Keypoint coordinate data:

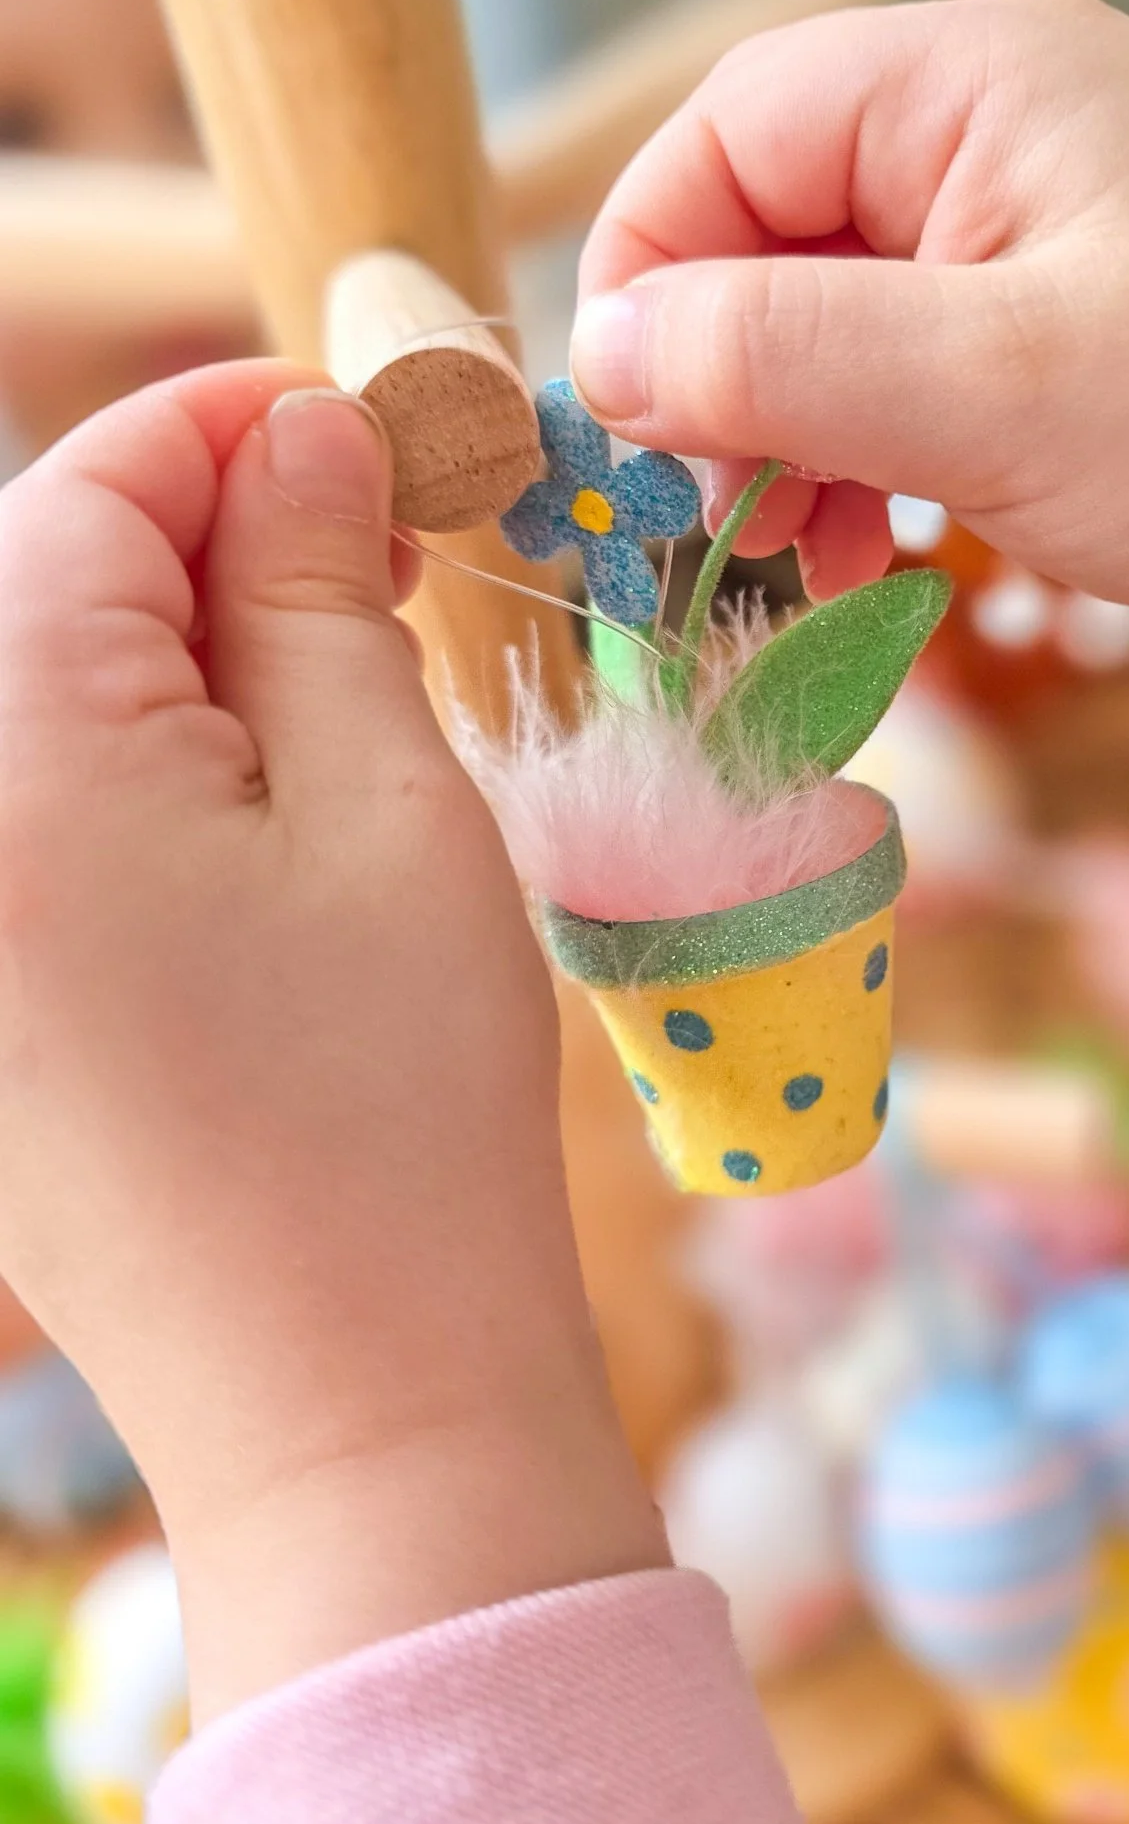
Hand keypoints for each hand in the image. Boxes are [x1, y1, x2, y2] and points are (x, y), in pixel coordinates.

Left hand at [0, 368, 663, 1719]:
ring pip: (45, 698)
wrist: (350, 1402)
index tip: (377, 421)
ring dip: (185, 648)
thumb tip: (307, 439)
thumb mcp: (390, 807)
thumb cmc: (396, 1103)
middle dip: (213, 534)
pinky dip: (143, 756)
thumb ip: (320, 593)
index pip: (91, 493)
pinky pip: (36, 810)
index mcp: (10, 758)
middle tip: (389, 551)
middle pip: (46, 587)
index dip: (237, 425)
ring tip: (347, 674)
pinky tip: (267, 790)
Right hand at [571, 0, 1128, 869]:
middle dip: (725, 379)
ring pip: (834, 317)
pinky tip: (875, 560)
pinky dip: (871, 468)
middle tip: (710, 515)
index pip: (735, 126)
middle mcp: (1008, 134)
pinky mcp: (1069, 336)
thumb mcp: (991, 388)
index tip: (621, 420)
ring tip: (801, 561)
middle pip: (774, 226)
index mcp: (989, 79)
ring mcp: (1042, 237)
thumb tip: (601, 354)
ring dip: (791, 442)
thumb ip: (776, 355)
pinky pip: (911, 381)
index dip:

__The problem__
Only the text of the entries above, transcribed exactly, should be given; leave out pictures.

__Your response__
Hand keypoints for each hand in the image. Boxes are [x1, y1, x2, y2] and points are (x, y), in pixel coordinates.

Left hand at [0, 368, 663, 1719]:
ring pip: (45, 698)
wrist: (350, 1402)
index tip: (377, 421)
ring dip: (185, 648)
thumb tip: (307, 439)
thumb mcp: (390, 807)
thumb cmc: (396, 1103)
middle dip: (213, 534)
pinky dip: (143, 756)
thumb ip: (320, 593)
index pip: (91, 493)
pinky pip: (36, 810)
index mcp: (10, 758)
middle tip: (389, 551)
middle pip: (46, 587)
index dip: (237, 425)
ring tip: (347, 674)
pinky tip: (267, 790)
Right hand at [571, 0, 1128, 869]:
middle dip: (725, 379)
ring pip: (834, 317)
pinky tip: (875, 560)
pinky dip: (871, 468)
middle tip: (710, 515)
index pip: (735, 126)
middle mcp: (1008, 134)
pinky mcp: (1069, 336)
thumb mcp: (991, 388)
index tip: (621, 420)
ring tip: (801, 561)
middle pip: (774, 226)
index mcp: (989, 79)
ring mcp: (1042, 237)
thumb tip: (601, 354)
ring dip: (791, 442)
thumb ip: (776, 355)
pinky pip: (911, 381)
index dip:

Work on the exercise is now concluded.